DATA SUPPLIED
========

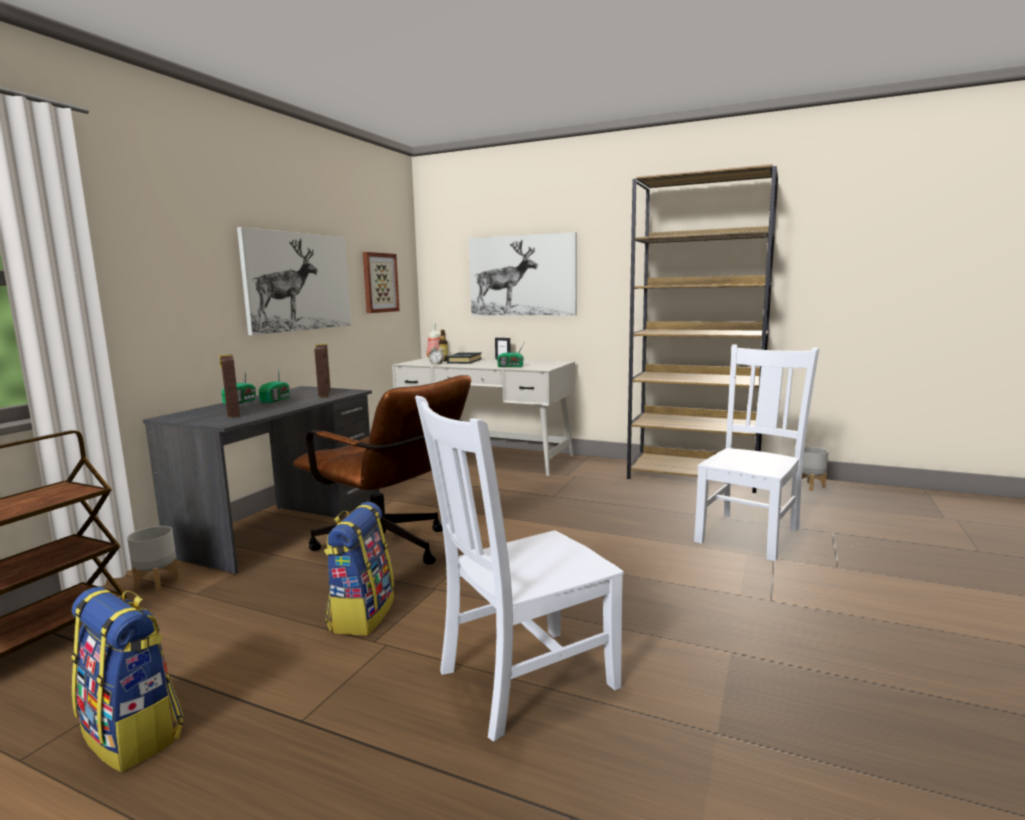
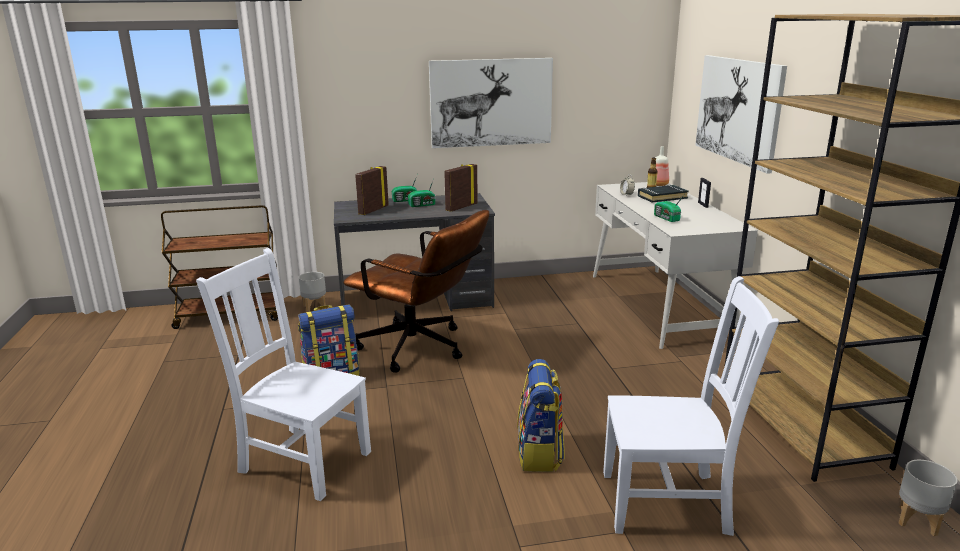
camera: 55 degrees right, 10 degrees up
(134, 734) = (190, 374): backpack -> backpack (540, 453)
(379, 282) = (603, 99): picture -> none
(390, 552) = (421, 349): brown office chair -> brown office chair turned 60 degrees counterclockwise

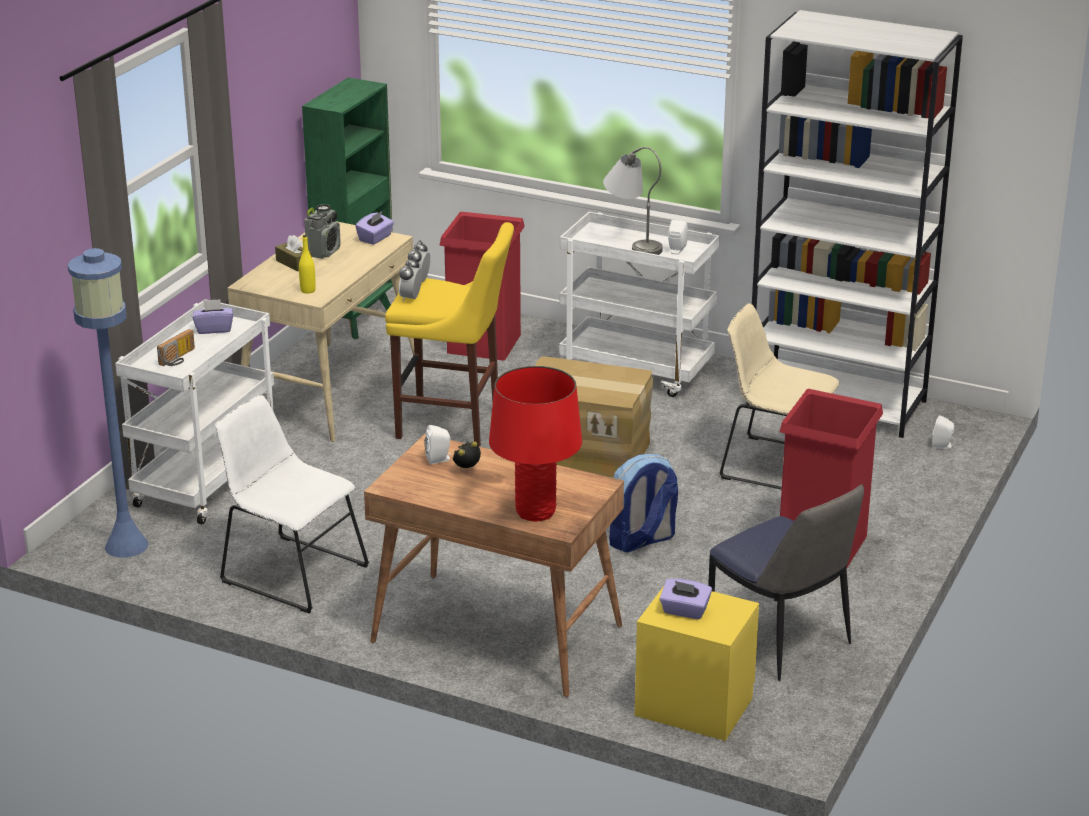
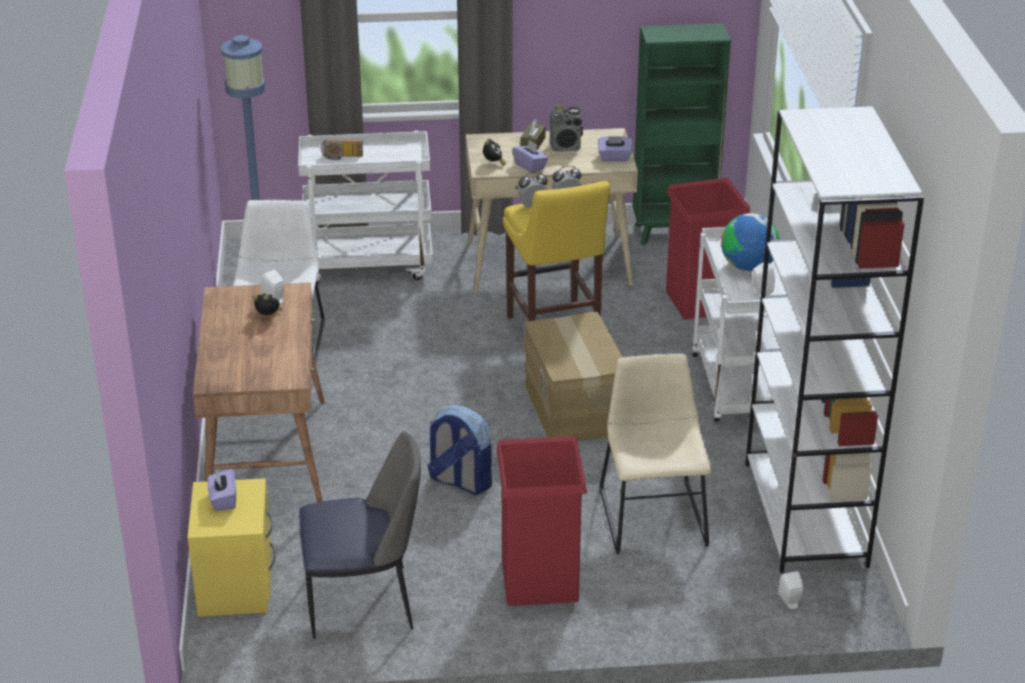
camera: 60 degrees right, 5 degrees up
(214, 329) = (399, 153): purple tissue box -> purple tissue box (530, 166)
(308, 290) = (493, 163): yellow bottle -> alarm clock
(535, 512) = (227, 365): red table lamp -> none
(632, 244) = (748, 267): grey table lamp -> globe
(781, 641) = (364, 603): chair -> chair turned 120 degrees counterclockwise

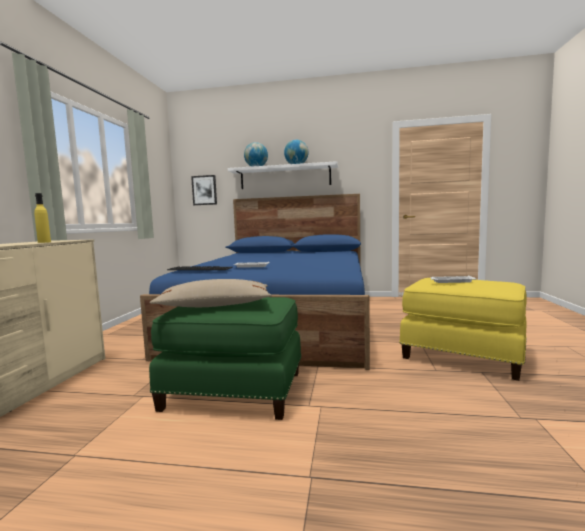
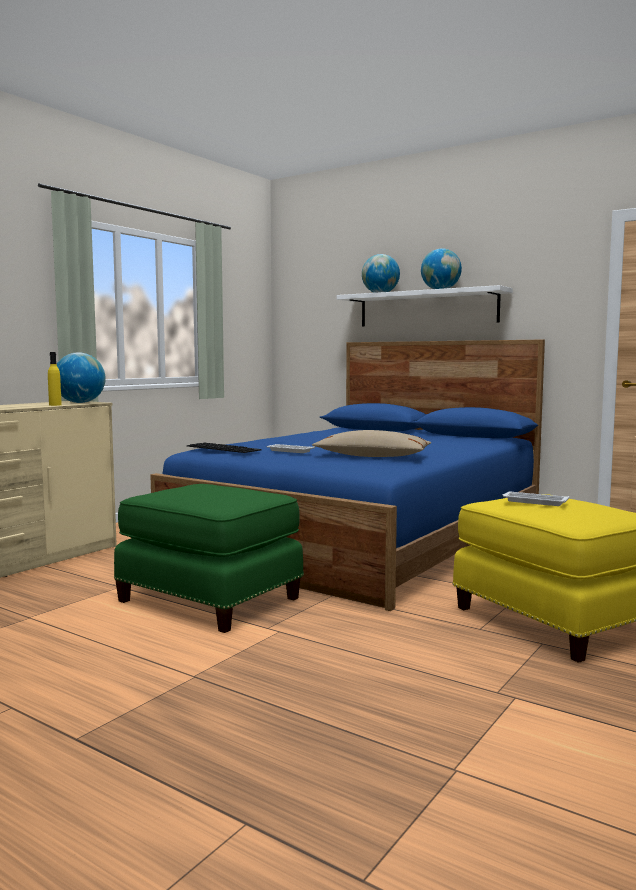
camera: 25 degrees right, 0 degrees up
(64, 240) = (80, 403): none -> globe
(204, 190) = (311, 326): picture -> none
(215, 306) = (188, 494): beige pillow -> beige pillow (372, 456)

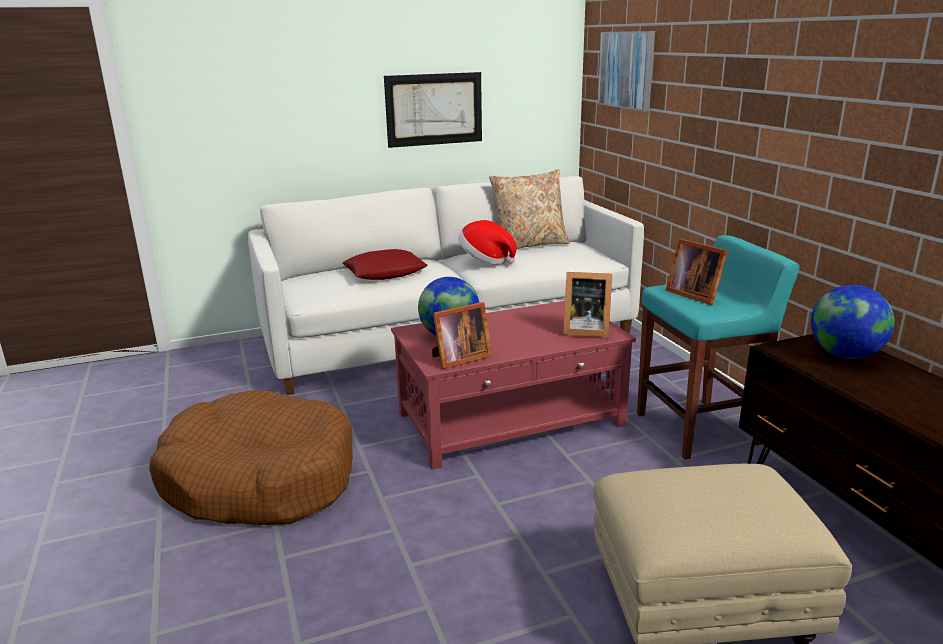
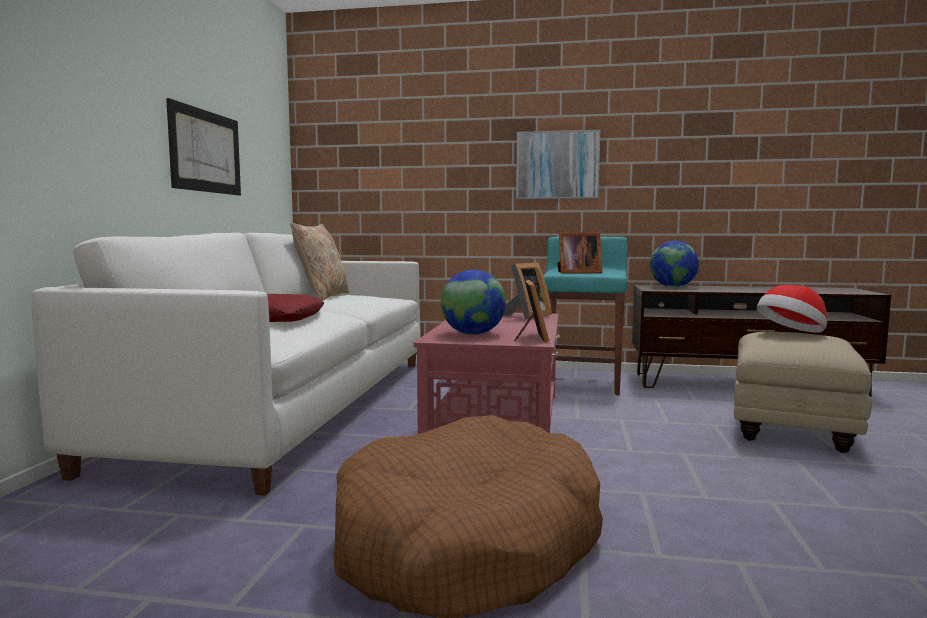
camera: 60 degrees left, 15 degrees down
(485, 260) = (337, 301): hat -> hat (792, 333)
(626, 70) = (366, 136): picture -> picture (557, 165)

========

WHAT YOU NEED TO DO
Leave out the pictures and transcribe the entries above exactly.

RESPONSE
camera: 55 degrees right, 10 degrees up
(134, 734) = (190, 374): backpack -> backpack (540, 453)
(379, 282) = (603, 99): picture -> none
(390, 552) = (421, 349): brown office chair -> brown office chair turned 60 degrees counterclockwise

camera: 60 degrees right, 5 degrees up
(214, 329) = (399, 153): purple tissue box -> purple tissue box (530, 166)
(308, 290) = (493, 163): yellow bottle -> alarm clock
(535, 512) = (227, 365): red table lamp -> none
(632, 244) = (748, 267): grey table lamp -> globe
(781, 641) = (364, 603): chair -> chair turned 120 degrees counterclockwise

camera: 25 degrees right, 0 degrees up
(64, 240) = (80, 403): none -> globe
(204, 190) = (311, 326): picture -> none
(215, 306) = (188, 494): beige pillow -> beige pillow (372, 456)

camera: 60 degrees left, 15 degrees down
(485, 260) = (337, 301): hat -> hat (792, 333)
(626, 70) = (366, 136): picture -> picture (557, 165)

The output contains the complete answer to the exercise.